Tuesday, June 28, 2016


The ongoing drama of  Brexit consequences is so full of incident coming thick and fast that it's impossible to keep up, so this is the last attempt for awhile.

But those consequences--not just currency and stock market drops but several cuts in the UK's credit rating, which has longer term costs--prompted a flurry of speculation on do-overs.  The New York Times provided several ways that the UK could exit Brexit, and in the New Yorker, Brit-born John Cassidy wrote a column suggesting: "Four days after the British public voted, narrowly, to leave the European Union, there are reasons to doubt that the referendum result will ever be implemented."  Update: Joining in the speculation of how Brexit could be reversed was US Secretary of State John Kerry.

Though neither the Times nor Cassidy went so far to say a Brexit exit is likely, it was clear than many in the UK that voted to Leave--including some of the leaders of the Leave campaign--were having serious second thoughts.  One Leave promise after another was being shot down, and as it became clearer that leaders on both sides were playing politics (Cameron for calling the referendum in the first place, and Leave leaders jockeying for power), both the Conservatives and Labour were in such chaos that they are unable to provide leadership at this crucial moment.

Seeing all this, PM Cameron went a step further and said he would not initiate Brexit by officially calling for the EU's Article 50 to be invoked--that it would be up to his successor, who would not be in place until late September at the soonest. And probably longer than that.

However, the mood within the EU hierarchies was swinging back and forth.  Calls for patience and calls for quick resolution came simultaneously.  Cameron had to attend an EU meeting, where he was met with pity and anger, and one of Brexits most extreme leaders, Nigel Farage, gave a Europe-hating speech at the EU parliament, and was greeted with boos and other members turning their backs on him.

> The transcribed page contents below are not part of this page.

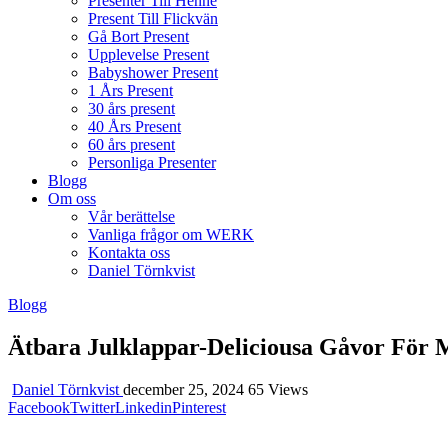
Presenter Till Henne
Present Till Flickvän
Gå Bort Present
Upplevelse Present
Babyshower Present
1 Års Present
30 års present
40 Års Present
60 års present
Personliga Presenter
Blogg
Om oss
Vår berättelse
Vanliga frågor om WERK
Kontakta oss
Daniel Törnkvist
Blogg
Ätbara Julklappar-Deliciousa Gåvor För 
Daniel Törnkvist
december 25, 2024
65 Views
Facebook
Twitter
Linkedin
Pinterest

Back in England, as young Remain supporters were preparing for street demonstrations, it was suggested that many of them neglected to vote in the referendum.  Hate crimes and abuse against people from immigrant populations increased so much that PM Cameron took to the floor in Parliament to condemn them.

The targets of abuse included Polish immigrants--something that hasn't happened in the US for awhile, but perhaps Trump can revive it.  Or is that the real reason he fired Corey Lewandowski?